DESCRIPTION (provided by applicant): The long-term goals of this research are to understand the reproductive consequences of expression of constitutively active luteinizing hormone receptors (LHR). The critical role of LHR in male and female reproduction is underscored by the developmental and reproductive defects resulting from activating and inactivating mutations in the receptor. For example, activating mutations in human LHR are associated with familial male-limited precocious puberty (FMPP) and Leydig cell hyperplasia. Transgenic and knockout mouse models have facilitated our understanding of normal and pathophysiological functions of hormones and receptors. To examine the consequences of chronic ligand-mediated LHR activity, we have generated transgenic mice expressing a yoked hormone-receptor fusion protein (YHR) with constitutive activity. Male transgenic mice produce increased prepubertal levels of testosterone, accompanied by decreased testicular size and diameter of the seminiferous tubules. Female transgenic mice exhibit increased folliculogenesis at early ages, and at three months there is increased follicular atresia and the presence of follicular cysts suggesting that constitutive LHR activity may result in premature ovarian failure. The goals of this proposal are to elucidate the endocrine and molecular basis for altered testicular development and early reproductive senescence observed in the ovary. In the first aim we will examine the developmental changes in testicular and ovarian morphology and histology and determine the effect of chronic LHR activation on testicular somatic cell development and oocyte depletion. In the second aim we will analyze the temporal changes in hormone levels and expression of key molecules in the LHR signaling pathways to determine the endocrine and molecular basis of the testicular and ovarian phenotype. These studies will contribute new information on testicular and ovarian physiology and pathophysiology and provide insight into the molecular mechanisms of FMPP, female infertility and premature ovarian failure.

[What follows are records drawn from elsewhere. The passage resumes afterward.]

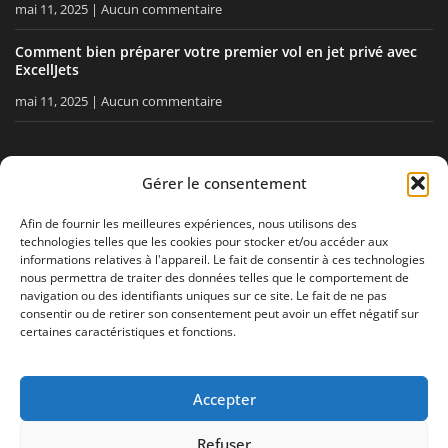
mai 11, 2025
Aucun commentaire
Comment bien préparer votre premier vol en jet privé avec
ExcellJets
mai 11, 2025
Aucun commentaire
RESTEZ INFORMÉ
Gérer le consentement
Recevez nos conseils, nos actualités directement dans votre
Afin de fournir les meilleures expériences, nous utilisons des
technologies telles que les cookies pour stocker et/ou accéder aux
boîte email.
informations relatives à l'appareil. Le fait de consentir à ces technologies
nous permettra de traiter des données telles que le comportement de
navigation ou des identifiants uniques sur ce site. Le fait de ne pas
consentir ou de retirer son consentement peut avoir un effet négatif sur
J'accepte
la politique de confidentialité
certaines caractéristiques et fonctions.
Accepter
Mentions légales
Politique de confidentialité
Plan de site
Refuser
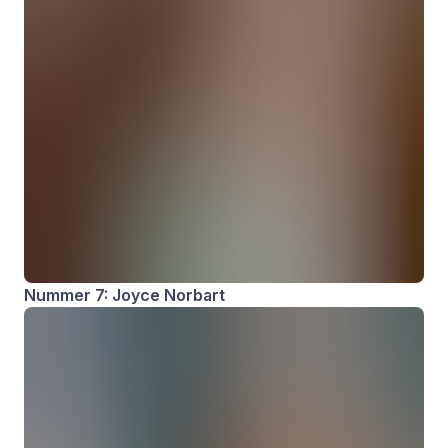
Nummer 7: Joyce Norbart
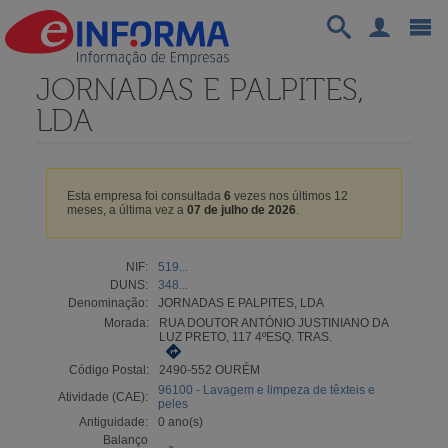
JORNADAS E PALPITES,
LDA
Esta empresa foi consultada
6
vezes nos últimos 12
meses, a última vez a
07 de julho de 2026
.
NIF:
519...
DUNS:
348...
Denominação:
JORNADAS E PALPITES, LDA
Morada:
RUA DOUTOR ANTÓNIO JUSTINIANO DA
LUZ PRETO, 117 4ºESQ. TRAS.
Código Postal:
2490-552 OURÉM
96100 - Lavagem e limpeza de têxteis e
Atividade (CAE):
peles
Antiguidade:
0 ano(s)
Balanço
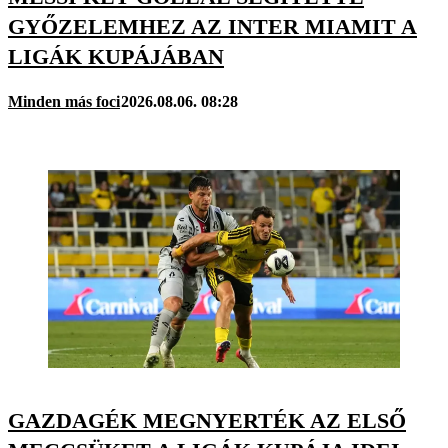
GYŐZELEMHEZ AZ INTER MIAMIT A
LIGÁK KUPÁJÁBAN
Minden más foci
2026.08.06. 08:28
GAZDAGÉK MEGNYERTÉK AZ ELSŐ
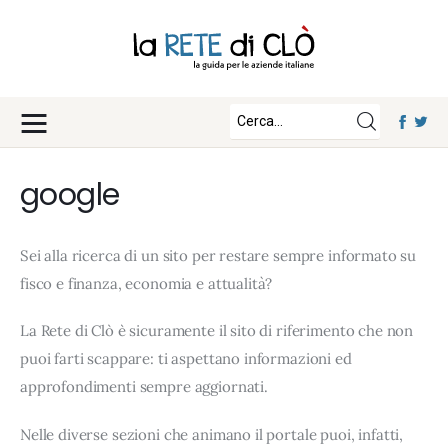
News
Approfondimenti
Fisco e Tasse
Eventi
Economia e Finanza
google
Diritto e Norme
Iscriviti
Notizie Lavoro
Sei alla ricerca di un sito per restare sempre informato su
Chi Siamo
Tecnologia
fisco e finanza, economia e attualità?
La Redazione
La Rete di Clò è sicuramente il sito di riferimento che non
Collabora con noi
puoi farti scappare: ti aspettano informazioni ed
Contatti
approfondimenti sempre aggiornati.
Nelle diverse sezioni che animano il portale puoi, infatti,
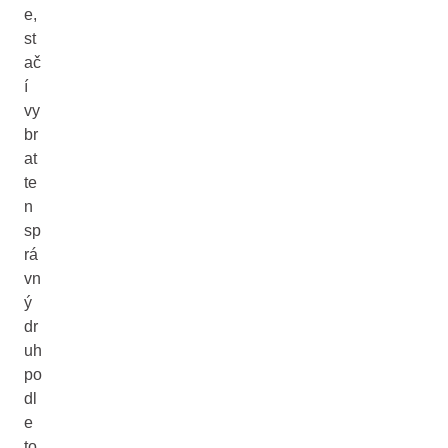
e,
st
ač
í
vy
br
at
te
n
sp
rá
vn
ý
dr
uh
po
dl
e
to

描述（由申请人提供）：本研究的长期目标是了解组成性活性促黄体激素受体（LHR）表达的生殖后果。LHR在男性和女性生殖中的关键作用通过受体中的激活和失活突变引起的发育和生殖缺陷来强调。例如，人类LHR中的激活突变与家族性男性限制性早熟（FMPP）和Leydig细胞增生相关。转基因和基因敲除小鼠模型促进了我们对激素和受体的正常和病理生理功能的理解。为了研究慢性配体介导的LHR活性的后果，我们产生了表达具有组成性活性的偶联受体融合蛋白（YHR）的转基因小鼠。雄性转基因小鼠产生增加的青春期前睾酮水平，伴随着睾丸大小和曲细精管直径的减少。雌性转基因小鼠在早期表现出卵泡发生增加，在三个月时，卵泡闭锁增加，卵泡囊肿的存在表明组成性LHR活性可能导致卵巢早衰。本研究的目的是阐明睾丸发育改变和卵巢早期生殖衰老的内分泌和分子基础。在第一个目标中，我们将研究睾丸和卵巢形态学和组织学的发育变化，并确定慢性LHR激活对睾丸体细胞发育和卵母细胞耗竭的影响。在第二个目标中，我们将分析激素水平的时间变化和LHR信号通路中关键分子的表达，以确定睾丸和卵巢表型的内分泌和分子基础。这些研究将提供有关睾丸和卵巢生理学和病理生理学的新信息，并深入了解FMPP、女性不孕和卵巢早衰的分子机制。